--- Data to examine Enclosed Below ---

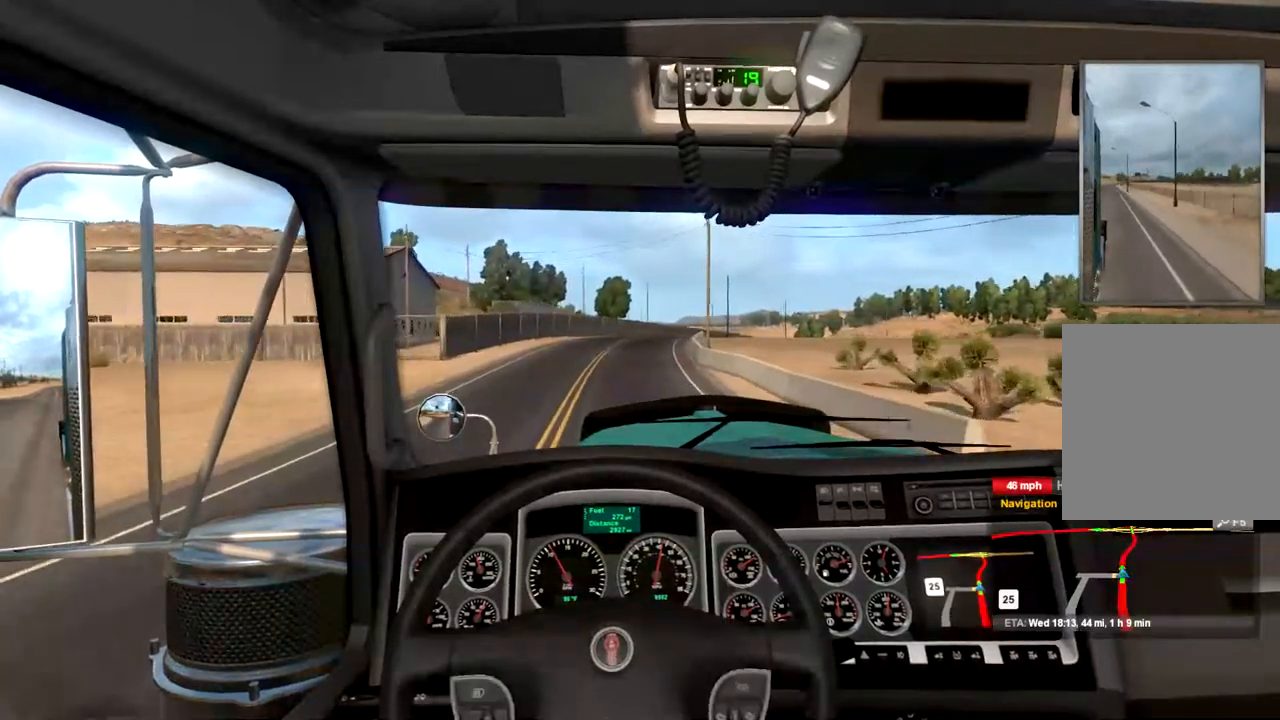
{"buttons": ["R2"], "left_stick": "center", "right_stick": "center", "events": []}
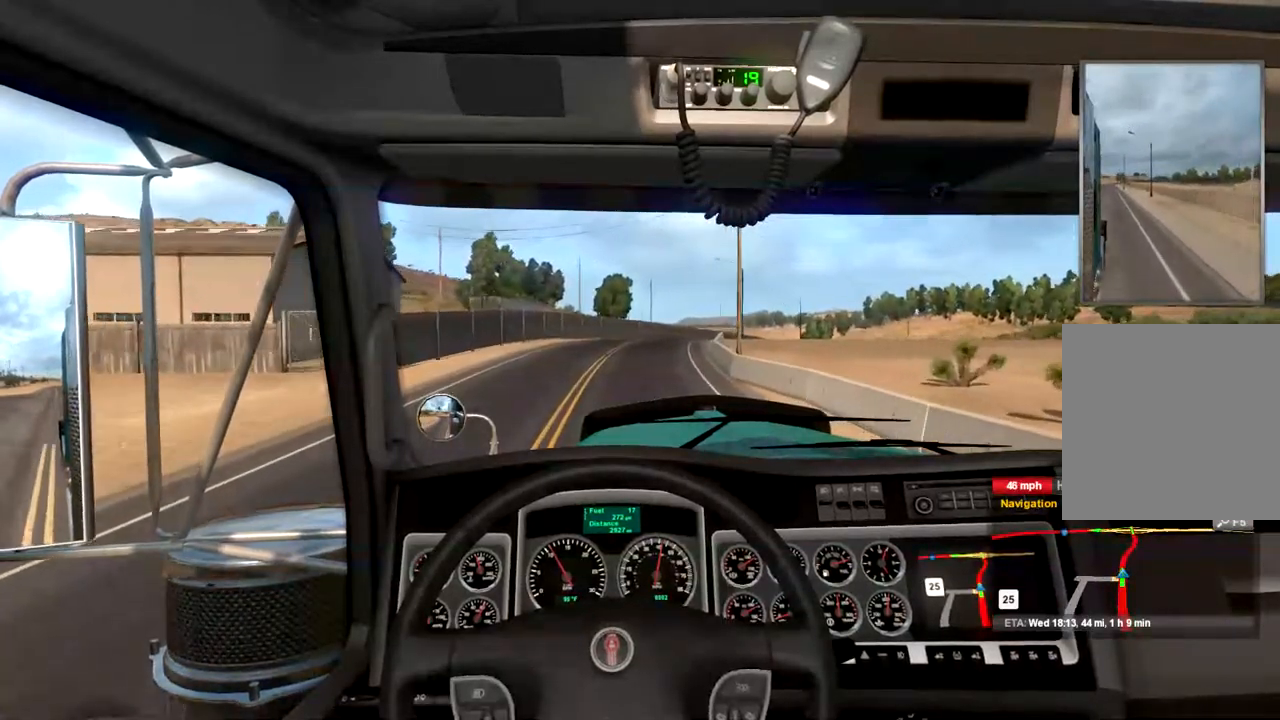
{"buttons": ["R2"], "left_stick": "center", "right_stick": "center", "events": []}
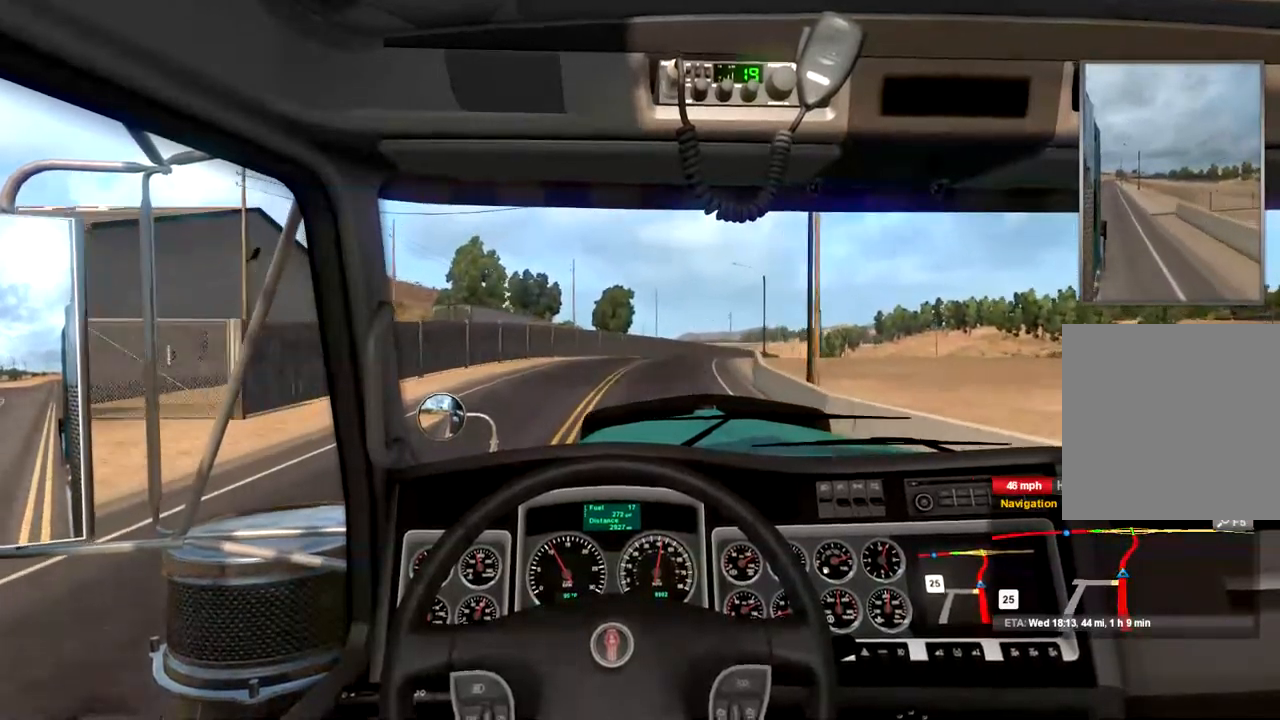
{"buttons": ["R2"], "left_stick": "center", "right_stick": "center", "events": []}
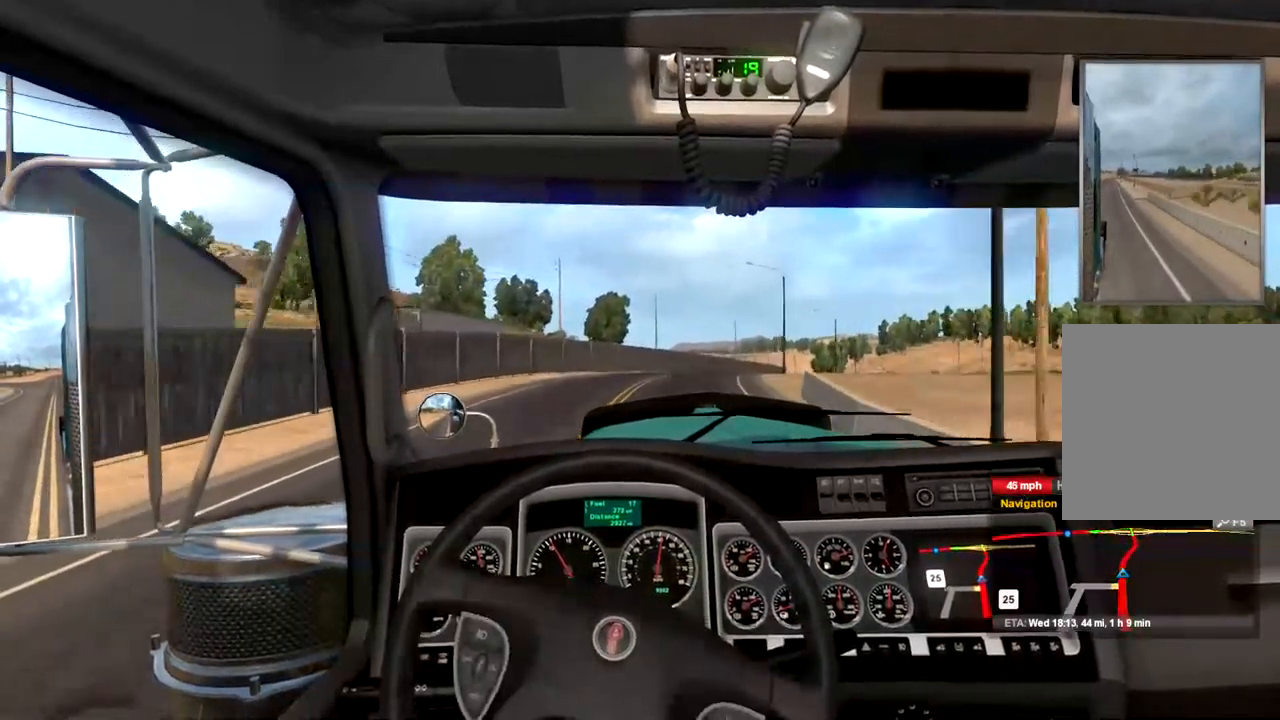
{"buttons": ["R2"], "left_stick": "center", "right_stick": "center", "events": [[367, "left_stick", "right"], [500, "left_stick", "center"]]}
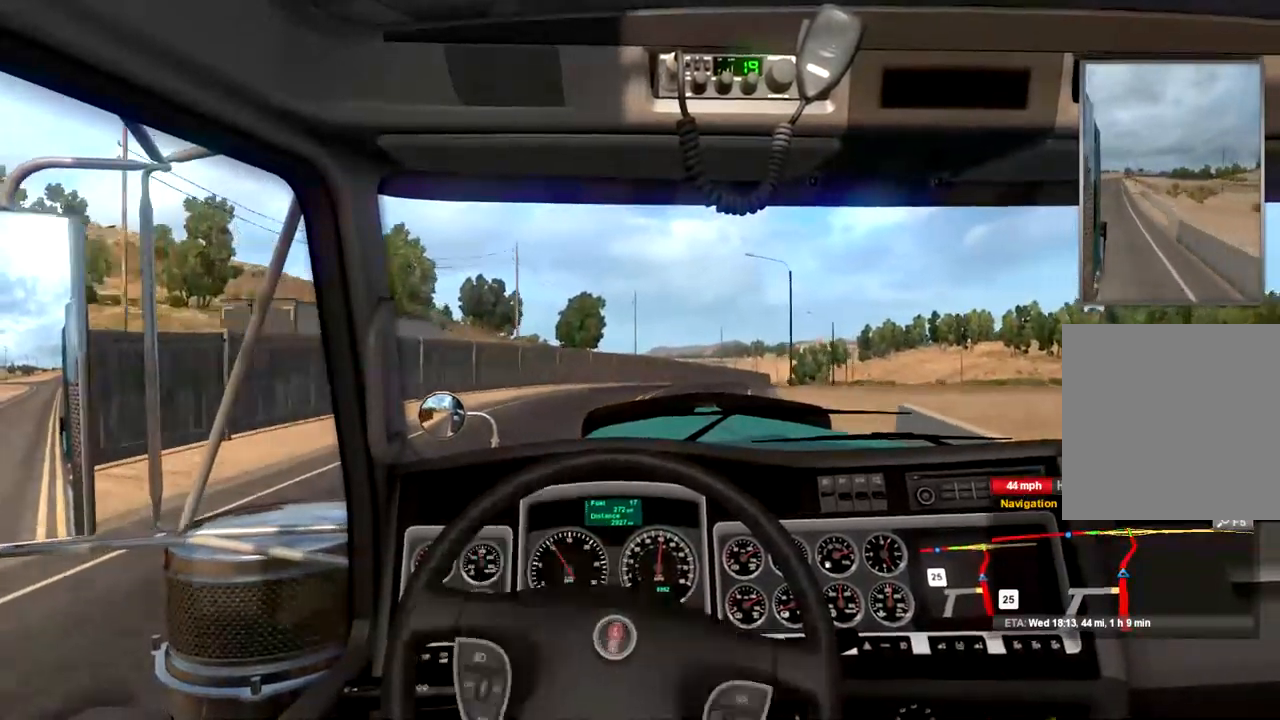
{"buttons": ["R2"], "left_stick": "center", "right_stick": "center", "events": []}
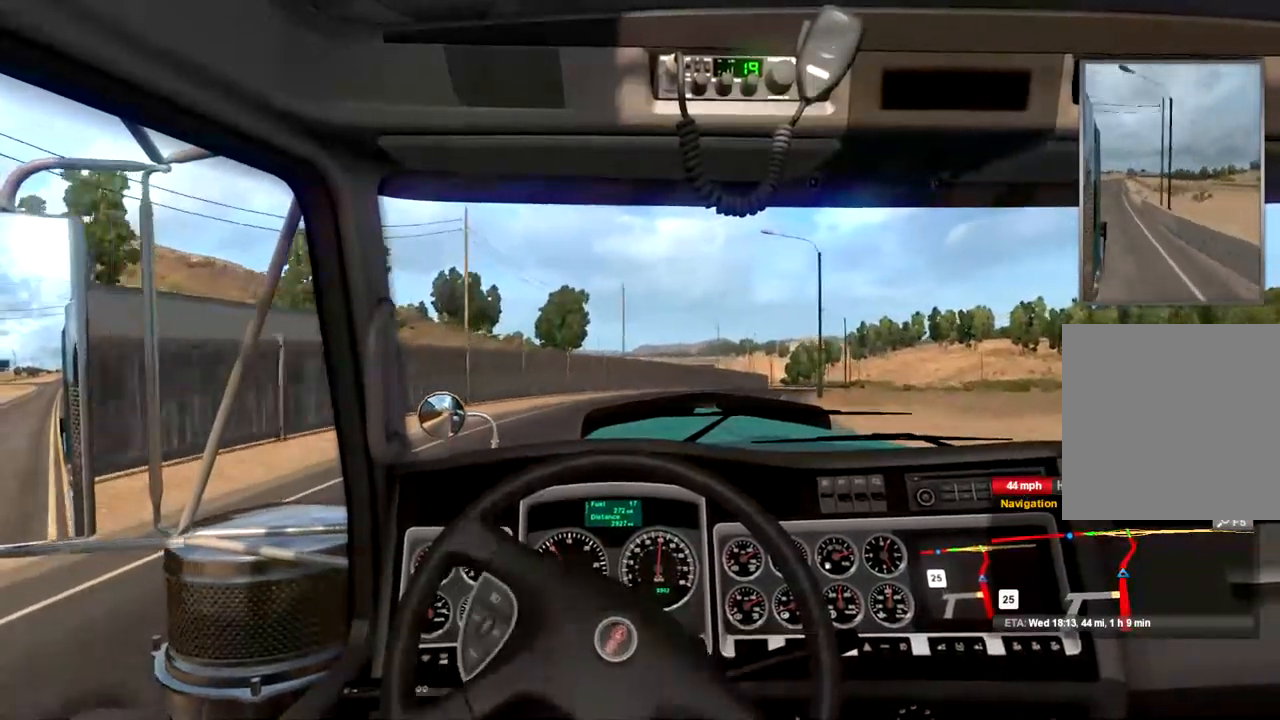
{"buttons": ["R2"], "left_stick": "center", "right_stick": "center", "events": []}
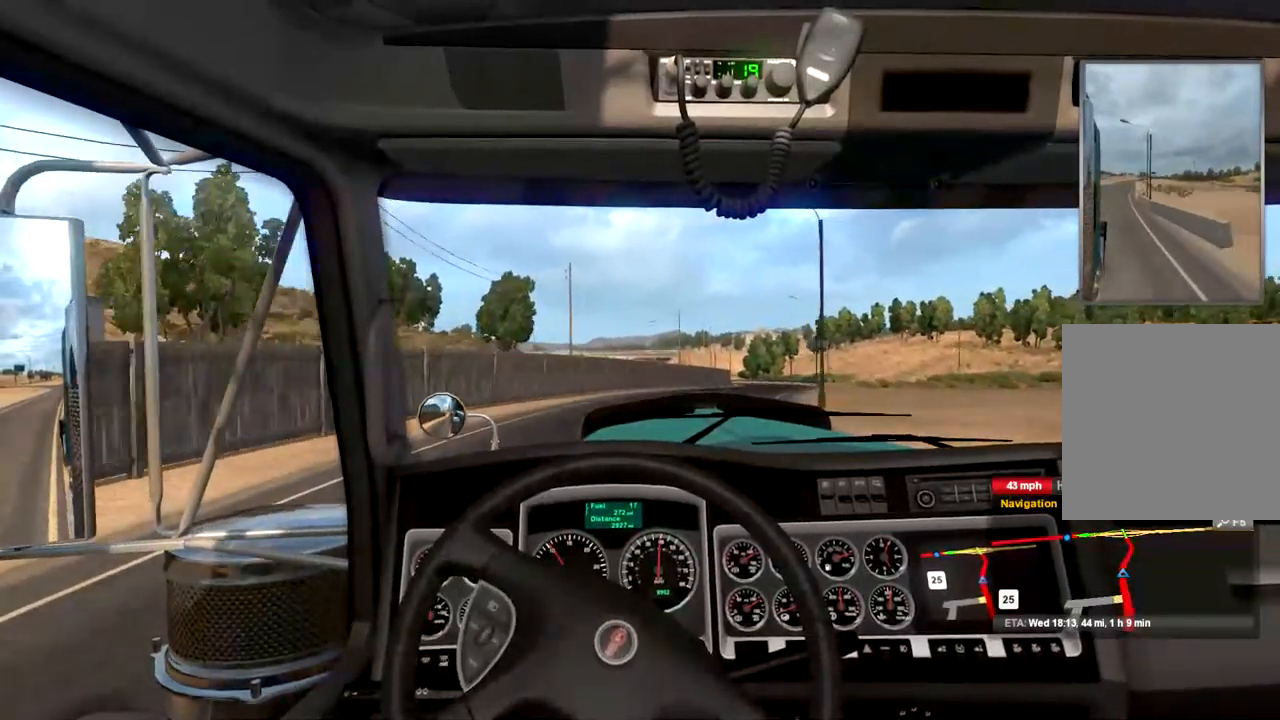
{"buttons": ["R2"], "left_stick": "center", "right_stick": "center", "events": []}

--- End of Enclosed Data to examine ---

Work to be completed: Skip the pictures, then retype every line above exactly.

Solution to this problem:
{"buttons": ["R2"], "left_stick": "center", "right_stick": "center", "events": []}
{"buttons": ["R2"], "left_stick": "center", "right_stick": "center", "events": []}
{"buttons": ["R2"], "left_stick": "center", "right_stick": "center", "events": []}
{"buttons": ["R2"], "left_stick": "center", "right_stick": "center", "events": [[367, "left_stick", "right"], [500, "left_stick", "center"]]}
{"buttons": ["R2"], "left_stick": "center", "right_stick": "center", "events": []}
{"buttons": ["R2"], "left_stick": "center", "right_stick": "center", "events": []}
{"buttons": ["R2"], "left_stick": "center", "right_stick": "center", "events": []}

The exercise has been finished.